Aktuelle Untersuchungen: Welche Produkte sind mit Weichmachern belastet, welche nicht?

Die chemischen Untersuchungsämter in Nordrhein-Westfalen untersuchten 42 Sonnenschutzmittel. In keiner Probe wurde die maximal zulässige Konzentration von zehn Prozent des UV-Filters DHHB überschritten. Etwa drei Viertel der Sonnenschutzmittel enthielten den UV-Filter DHHB. 

Zusätzlich wurden zwölf Proben des kosmetischen Rohstoffes DHHB analysiert. In allen Proben war der verbotene Weichmacher in unterschiedlich hohen Konzentrationen nachweisbar. 

Das Chemische Untersuchungsamt Karlsruhe untersuchte 57 Sonnenschutzprodukte aus den Jahren 2020 bis 2023 und wies in 21 Proben den verbotenen Weichmacher nach. Da die betroffenen Sonnencremes im Untersuchungsbericht nicht genannt wurden, können Verbraucher:innen nicht erkennen, welche Produkte aus dem Vorjahr mit DnHexP belastet sind. Auf Nummer sicher gehen Sie, wenn Sie Sonnencreme mit DHHB, erkennbar an "Diethylamino Hydroxybenzoyl Hexyl Benzoate" in der Inhaltsstoffliste, nicht mehr verwenden.

Öko-Test untersuchte 2024 Sonnencremes für Kinder auf verbotene Weichmacher und speziell auf DnHexP.  In vier von elf Sonnencremes mit dem UV-Filter DHHB war die verbotene Substanz zum Teil nur in Spuren nachweisbar. 

Die Stiftung Warentest ließ 2024 Sonnenschutzmittel für Erwachsene prüfen und wies in vier Produkten DnHexP nach.

Was sagen die gemessenen Werte von MnHexP über mögliche Gesundheitsrisiken aus?

Das Bundesinstitut für Risikobewertung (BfR) veröffentlichte im März 2024 eine Stellungnahme zu den im Urin gemessenen Werten und sieht "keinen Anlass für eine erhöhte Besorgnis". 

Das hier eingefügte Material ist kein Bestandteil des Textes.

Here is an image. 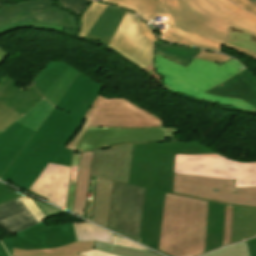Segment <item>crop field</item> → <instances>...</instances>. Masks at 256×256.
Listing matches in <instances>:
<instances>
[{
  "label": "crop field",
  "mask_w": 256,
  "mask_h": 256,
  "mask_svg": "<svg viewBox=\"0 0 256 256\" xmlns=\"http://www.w3.org/2000/svg\"><path fill=\"white\" fill-rule=\"evenodd\" d=\"M32 84L44 98L0 133V180L64 208L73 157L64 146L103 85L61 61Z\"/></svg>",
  "instance_id": "obj_1"
},
{
  "label": "crop field",
  "mask_w": 256,
  "mask_h": 256,
  "mask_svg": "<svg viewBox=\"0 0 256 256\" xmlns=\"http://www.w3.org/2000/svg\"><path fill=\"white\" fill-rule=\"evenodd\" d=\"M129 9L146 21L168 17L170 25L163 40L182 45L221 51L222 46L237 50L256 60V52L226 44L229 27L256 36V16L228 0H104Z\"/></svg>",
  "instance_id": "obj_2"
},
{
  "label": "crop field",
  "mask_w": 256,
  "mask_h": 256,
  "mask_svg": "<svg viewBox=\"0 0 256 256\" xmlns=\"http://www.w3.org/2000/svg\"><path fill=\"white\" fill-rule=\"evenodd\" d=\"M165 124L166 122L123 97L106 98L99 95L73 134L75 138L65 146L74 151L65 209L70 211L73 207L81 151L130 143L167 142L166 138L181 141L173 136L180 130L164 127Z\"/></svg>",
  "instance_id": "obj_3"
},
{
  "label": "crop field",
  "mask_w": 256,
  "mask_h": 256,
  "mask_svg": "<svg viewBox=\"0 0 256 256\" xmlns=\"http://www.w3.org/2000/svg\"><path fill=\"white\" fill-rule=\"evenodd\" d=\"M199 143L134 144L129 184L146 187L140 243L158 249L165 192L172 193L175 153H214Z\"/></svg>",
  "instance_id": "obj_4"
},
{
  "label": "crop field",
  "mask_w": 256,
  "mask_h": 256,
  "mask_svg": "<svg viewBox=\"0 0 256 256\" xmlns=\"http://www.w3.org/2000/svg\"><path fill=\"white\" fill-rule=\"evenodd\" d=\"M208 202L166 193L159 250L171 256L204 254Z\"/></svg>",
  "instance_id": "obj_5"
},
{
  "label": "crop field",
  "mask_w": 256,
  "mask_h": 256,
  "mask_svg": "<svg viewBox=\"0 0 256 256\" xmlns=\"http://www.w3.org/2000/svg\"><path fill=\"white\" fill-rule=\"evenodd\" d=\"M159 53V52H158ZM154 52L155 68L165 77L164 85L172 91L209 102L227 103L240 109L256 111L241 99L212 96L202 92L228 80L245 68L241 63L230 59L223 65L194 58L187 68L175 64Z\"/></svg>",
  "instance_id": "obj_6"
},
{
  "label": "crop field",
  "mask_w": 256,
  "mask_h": 256,
  "mask_svg": "<svg viewBox=\"0 0 256 256\" xmlns=\"http://www.w3.org/2000/svg\"><path fill=\"white\" fill-rule=\"evenodd\" d=\"M132 149L130 144L95 150L93 154L91 176L97 181L91 221L106 228L112 180L128 183Z\"/></svg>",
  "instance_id": "obj_7"
},
{
  "label": "crop field",
  "mask_w": 256,
  "mask_h": 256,
  "mask_svg": "<svg viewBox=\"0 0 256 256\" xmlns=\"http://www.w3.org/2000/svg\"><path fill=\"white\" fill-rule=\"evenodd\" d=\"M77 25V18L56 8L52 0L2 5L0 9V35L27 27L60 32L66 27L77 28Z\"/></svg>",
  "instance_id": "obj_8"
},
{
  "label": "crop field",
  "mask_w": 256,
  "mask_h": 256,
  "mask_svg": "<svg viewBox=\"0 0 256 256\" xmlns=\"http://www.w3.org/2000/svg\"><path fill=\"white\" fill-rule=\"evenodd\" d=\"M174 173L232 179L235 187H256V163L235 162L218 154H176Z\"/></svg>",
  "instance_id": "obj_9"
},
{
  "label": "crop field",
  "mask_w": 256,
  "mask_h": 256,
  "mask_svg": "<svg viewBox=\"0 0 256 256\" xmlns=\"http://www.w3.org/2000/svg\"><path fill=\"white\" fill-rule=\"evenodd\" d=\"M235 181L174 174L173 193L256 208V188H234ZM214 189L218 190L214 192Z\"/></svg>",
  "instance_id": "obj_10"
},
{
  "label": "crop field",
  "mask_w": 256,
  "mask_h": 256,
  "mask_svg": "<svg viewBox=\"0 0 256 256\" xmlns=\"http://www.w3.org/2000/svg\"><path fill=\"white\" fill-rule=\"evenodd\" d=\"M145 188L113 181L108 228L138 242Z\"/></svg>",
  "instance_id": "obj_11"
},
{
  "label": "crop field",
  "mask_w": 256,
  "mask_h": 256,
  "mask_svg": "<svg viewBox=\"0 0 256 256\" xmlns=\"http://www.w3.org/2000/svg\"><path fill=\"white\" fill-rule=\"evenodd\" d=\"M157 40L142 20L127 12L108 47L146 69L154 61Z\"/></svg>",
  "instance_id": "obj_12"
},
{
  "label": "crop field",
  "mask_w": 256,
  "mask_h": 256,
  "mask_svg": "<svg viewBox=\"0 0 256 256\" xmlns=\"http://www.w3.org/2000/svg\"><path fill=\"white\" fill-rule=\"evenodd\" d=\"M75 241L72 223L50 227L44 223H38L17 233V236L2 241V243L8 253L12 255V247L19 249L53 248Z\"/></svg>",
  "instance_id": "obj_13"
},
{
  "label": "crop field",
  "mask_w": 256,
  "mask_h": 256,
  "mask_svg": "<svg viewBox=\"0 0 256 256\" xmlns=\"http://www.w3.org/2000/svg\"><path fill=\"white\" fill-rule=\"evenodd\" d=\"M16 83L14 79L8 76L1 80L0 103L24 115L43 97L32 84L26 91H23L16 87Z\"/></svg>",
  "instance_id": "obj_14"
},
{
  "label": "crop field",
  "mask_w": 256,
  "mask_h": 256,
  "mask_svg": "<svg viewBox=\"0 0 256 256\" xmlns=\"http://www.w3.org/2000/svg\"><path fill=\"white\" fill-rule=\"evenodd\" d=\"M223 85L222 87L220 85L214 87L204 93L241 98L256 108V77L249 70L246 69L233 76Z\"/></svg>",
  "instance_id": "obj_15"
},
{
  "label": "crop field",
  "mask_w": 256,
  "mask_h": 256,
  "mask_svg": "<svg viewBox=\"0 0 256 256\" xmlns=\"http://www.w3.org/2000/svg\"><path fill=\"white\" fill-rule=\"evenodd\" d=\"M38 223L20 199L0 205V226L9 234Z\"/></svg>",
  "instance_id": "obj_16"
},
{
  "label": "crop field",
  "mask_w": 256,
  "mask_h": 256,
  "mask_svg": "<svg viewBox=\"0 0 256 256\" xmlns=\"http://www.w3.org/2000/svg\"><path fill=\"white\" fill-rule=\"evenodd\" d=\"M125 14L126 11L107 5L86 37L101 41L108 46L114 32Z\"/></svg>",
  "instance_id": "obj_17"
},
{
  "label": "crop field",
  "mask_w": 256,
  "mask_h": 256,
  "mask_svg": "<svg viewBox=\"0 0 256 256\" xmlns=\"http://www.w3.org/2000/svg\"><path fill=\"white\" fill-rule=\"evenodd\" d=\"M225 205L209 202L205 253L222 247Z\"/></svg>",
  "instance_id": "obj_18"
},
{
  "label": "crop field",
  "mask_w": 256,
  "mask_h": 256,
  "mask_svg": "<svg viewBox=\"0 0 256 256\" xmlns=\"http://www.w3.org/2000/svg\"><path fill=\"white\" fill-rule=\"evenodd\" d=\"M93 151L82 152L79 162L73 213L84 217Z\"/></svg>",
  "instance_id": "obj_19"
},
{
  "label": "crop field",
  "mask_w": 256,
  "mask_h": 256,
  "mask_svg": "<svg viewBox=\"0 0 256 256\" xmlns=\"http://www.w3.org/2000/svg\"><path fill=\"white\" fill-rule=\"evenodd\" d=\"M256 236V209L234 206L231 243Z\"/></svg>",
  "instance_id": "obj_20"
},
{
  "label": "crop field",
  "mask_w": 256,
  "mask_h": 256,
  "mask_svg": "<svg viewBox=\"0 0 256 256\" xmlns=\"http://www.w3.org/2000/svg\"><path fill=\"white\" fill-rule=\"evenodd\" d=\"M74 233H75V230H74ZM75 238H76V234H75ZM93 249H94L93 241L75 242L67 246L53 248V249L18 250L13 248V256H79L76 254L93 250Z\"/></svg>",
  "instance_id": "obj_21"
},
{
  "label": "crop field",
  "mask_w": 256,
  "mask_h": 256,
  "mask_svg": "<svg viewBox=\"0 0 256 256\" xmlns=\"http://www.w3.org/2000/svg\"><path fill=\"white\" fill-rule=\"evenodd\" d=\"M156 44V50L160 55L185 67H187L192 59L200 52V50L183 48L160 40L157 41Z\"/></svg>",
  "instance_id": "obj_22"
},
{
  "label": "crop field",
  "mask_w": 256,
  "mask_h": 256,
  "mask_svg": "<svg viewBox=\"0 0 256 256\" xmlns=\"http://www.w3.org/2000/svg\"><path fill=\"white\" fill-rule=\"evenodd\" d=\"M78 241L95 240L111 244L113 234L90 223L74 224Z\"/></svg>",
  "instance_id": "obj_23"
},
{
  "label": "crop field",
  "mask_w": 256,
  "mask_h": 256,
  "mask_svg": "<svg viewBox=\"0 0 256 256\" xmlns=\"http://www.w3.org/2000/svg\"><path fill=\"white\" fill-rule=\"evenodd\" d=\"M106 7V4H102L99 2L91 3L90 7L84 12L81 16V31L79 32L80 37H85L93 23L96 21L98 16L101 14L103 9Z\"/></svg>",
  "instance_id": "obj_24"
},
{
  "label": "crop field",
  "mask_w": 256,
  "mask_h": 256,
  "mask_svg": "<svg viewBox=\"0 0 256 256\" xmlns=\"http://www.w3.org/2000/svg\"><path fill=\"white\" fill-rule=\"evenodd\" d=\"M230 31L231 37L230 41L228 42L229 44L256 51V37L233 27L230 28Z\"/></svg>",
  "instance_id": "obj_25"
},
{
  "label": "crop field",
  "mask_w": 256,
  "mask_h": 256,
  "mask_svg": "<svg viewBox=\"0 0 256 256\" xmlns=\"http://www.w3.org/2000/svg\"><path fill=\"white\" fill-rule=\"evenodd\" d=\"M95 242V241H94ZM95 249L103 250L119 256H159L151 251L131 250L95 242Z\"/></svg>",
  "instance_id": "obj_26"
},
{
  "label": "crop field",
  "mask_w": 256,
  "mask_h": 256,
  "mask_svg": "<svg viewBox=\"0 0 256 256\" xmlns=\"http://www.w3.org/2000/svg\"><path fill=\"white\" fill-rule=\"evenodd\" d=\"M203 256V255H202ZM205 256H249L246 242H241L230 247L220 249Z\"/></svg>",
  "instance_id": "obj_27"
},
{
  "label": "crop field",
  "mask_w": 256,
  "mask_h": 256,
  "mask_svg": "<svg viewBox=\"0 0 256 256\" xmlns=\"http://www.w3.org/2000/svg\"><path fill=\"white\" fill-rule=\"evenodd\" d=\"M22 115L0 104V130L6 129Z\"/></svg>",
  "instance_id": "obj_28"
},
{
  "label": "crop field",
  "mask_w": 256,
  "mask_h": 256,
  "mask_svg": "<svg viewBox=\"0 0 256 256\" xmlns=\"http://www.w3.org/2000/svg\"><path fill=\"white\" fill-rule=\"evenodd\" d=\"M64 7L68 8L76 14H80L84 8L90 3L89 0H59Z\"/></svg>",
  "instance_id": "obj_29"
},
{
  "label": "crop field",
  "mask_w": 256,
  "mask_h": 256,
  "mask_svg": "<svg viewBox=\"0 0 256 256\" xmlns=\"http://www.w3.org/2000/svg\"><path fill=\"white\" fill-rule=\"evenodd\" d=\"M232 210L233 206L226 205L225 212V228H224V245H227L231 241V231H232Z\"/></svg>",
  "instance_id": "obj_30"
},
{
  "label": "crop field",
  "mask_w": 256,
  "mask_h": 256,
  "mask_svg": "<svg viewBox=\"0 0 256 256\" xmlns=\"http://www.w3.org/2000/svg\"><path fill=\"white\" fill-rule=\"evenodd\" d=\"M24 195L4 186V184L0 183V204L10 201V200H14L17 198H20Z\"/></svg>",
  "instance_id": "obj_31"
},
{
  "label": "crop field",
  "mask_w": 256,
  "mask_h": 256,
  "mask_svg": "<svg viewBox=\"0 0 256 256\" xmlns=\"http://www.w3.org/2000/svg\"><path fill=\"white\" fill-rule=\"evenodd\" d=\"M22 202L27 206V208L31 211V213L36 217L39 222H43L42 220L46 219L41 210L36 206V204L32 201L31 198L25 196L21 198Z\"/></svg>",
  "instance_id": "obj_32"
},
{
  "label": "crop field",
  "mask_w": 256,
  "mask_h": 256,
  "mask_svg": "<svg viewBox=\"0 0 256 256\" xmlns=\"http://www.w3.org/2000/svg\"><path fill=\"white\" fill-rule=\"evenodd\" d=\"M196 57L205 59V60H209V61H213V62H223V61H226L231 58V57H227V56H224L221 54L204 52V51H201Z\"/></svg>",
  "instance_id": "obj_33"
},
{
  "label": "crop field",
  "mask_w": 256,
  "mask_h": 256,
  "mask_svg": "<svg viewBox=\"0 0 256 256\" xmlns=\"http://www.w3.org/2000/svg\"><path fill=\"white\" fill-rule=\"evenodd\" d=\"M33 201L38 205V207L42 210V212L45 214V216L47 218H50L56 214L64 213L63 211H61L51 205L43 204L34 199H33Z\"/></svg>",
  "instance_id": "obj_34"
},
{
  "label": "crop field",
  "mask_w": 256,
  "mask_h": 256,
  "mask_svg": "<svg viewBox=\"0 0 256 256\" xmlns=\"http://www.w3.org/2000/svg\"><path fill=\"white\" fill-rule=\"evenodd\" d=\"M113 245L115 246H122V247H128V248H132V249H141V250H147L133 242H130L124 238H121L117 235H114V241H113Z\"/></svg>",
  "instance_id": "obj_35"
},
{
  "label": "crop field",
  "mask_w": 256,
  "mask_h": 256,
  "mask_svg": "<svg viewBox=\"0 0 256 256\" xmlns=\"http://www.w3.org/2000/svg\"><path fill=\"white\" fill-rule=\"evenodd\" d=\"M239 7L256 14V3H252L249 0H231Z\"/></svg>",
  "instance_id": "obj_36"
},
{
  "label": "crop field",
  "mask_w": 256,
  "mask_h": 256,
  "mask_svg": "<svg viewBox=\"0 0 256 256\" xmlns=\"http://www.w3.org/2000/svg\"><path fill=\"white\" fill-rule=\"evenodd\" d=\"M79 255H84V256H115L103 251H98V250H93V251H89V252H85Z\"/></svg>",
  "instance_id": "obj_37"
},
{
  "label": "crop field",
  "mask_w": 256,
  "mask_h": 256,
  "mask_svg": "<svg viewBox=\"0 0 256 256\" xmlns=\"http://www.w3.org/2000/svg\"><path fill=\"white\" fill-rule=\"evenodd\" d=\"M248 245V249L250 252V256H256V238L246 241ZM255 251V252H253Z\"/></svg>",
  "instance_id": "obj_38"
},
{
  "label": "crop field",
  "mask_w": 256,
  "mask_h": 256,
  "mask_svg": "<svg viewBox=\"0 0 256 256\" xmlns=\"http://www.w3.org/2000/svg\"><path fill=\"white\" fill-rule=\"evenodd\" d=\"M7 54L1 47H0V63L8 56Z\"/></svg>",
  "instance_id": "obj_39"
},
{
  "label": "crop field",
  "mask_w": 256,
  "mask_h": 256,
  "mask_svg": "<svg viewBox=\"0 0 256 256\" xmlns=\"http://www.w3.org/2000/svg\"><path fill=\"white\" fill-rule=\"evenodd\" d=\"M0 256H9L6 251L4 250L1 242H0Z\"/></svg>",
  "instance_id": "obj_40"
},
{
  "label": "crop field",
  "mask_w": 256,
  "mask_h": 256,
  "mask_svg": "<svg viewBox=\"0 0 256 256\" xmlns=\"http://www.w3.org/2000/svg\"><path fill=\"white\" fill-rule=\"evenodd\" d=\"M251 1L254 2V3L256 2V0H251Z\"/></svg>",
  "instance_id": "obj_41"
},
{
  "label": "crop field",
  "mask_w": 256,
  "mask_h": 256,
  "mask_svg": "<svg viewBox=\"0 0 256 256\" xmlns=\"http://www.w3.org/2000/svg\"><path fill=\"white\" fill-rule=\"evenodd\" d=\"M1 132V131H0Z\"/></svg>",
  "instance_id": "obj_42"
}]
</instances>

Das BfR wertete weitere Tierversuchsstudien zu DnHexP aus und leitete daraus einen Wert für die vorläufige tolerierbare tägliche Aufnahmemenge (TDI) für den Menschen ab. Daraus ergab sich, dass der vorläufige TDI bei den betroffenen Kindern und Erwachsenen nur zu einem sehr geringen Teil ausgeschöpft wird. Dennoch wird MnHexP als Substanz eingestuft, die wegen ihrer fortpflanzungsgefährdenden Wirkung nicht im Körper vorhanden sein sollte.

Der Human-Biomonitoring-Wert I, kurz HBM-I, ist ein gesundheitlicher Beurteilungswert, bei dessen Unterschreitung nach aktuellem Kenntnisstand keine Gesundheitsschäden auftreten. Für MnHexP wurde ein HBM-I-Wert von 60 Mikrogramm pro Liter abgeleitet. Dieser Wert wurde in den Proben aus den Jahren 2023 und 2024 von zwei der 250 in NRW untersuchten Kindergartenkinder überschritten.

Es handelt sich bei der Bewertung des BfR und bei dem HBM-I-Wert lediglich um Einzelstoffbetrachtungen. Die derzeit vorliegende Gesamtbelastung der Bevölkerung mit unterschiedlichen Phthalat-Weichmachern und anderen hormonsystemschädigenden Stoffen wurde weder bei der Bewertung durch das BfR noch bei der Einordnung anhand des neu abgeleiteten gesundheitlichen Beurteilungswerts berücksichtigt.

Studien an großen Bevölkerungsgruppen und Tierversuchsstudien zeigen aber, dass es nicht ausreicht, nur einen einzigen Weichmacher zu betrachten, sondern dass sich die schädlichen Effekte einiger Phthalate-Weichmacher summieren können. So ergab eine Studie von 2022, dass für 17 Prozent der untersuchten Kinder und Jugendlichen bereits das Risiko einer Gesundheitsschädigung besteht, wenn man nicht nur einen einzelnen Phthalat-Weichmacher, sondern die Gesamtbelastung mit fünf Weichmachern betrachtet.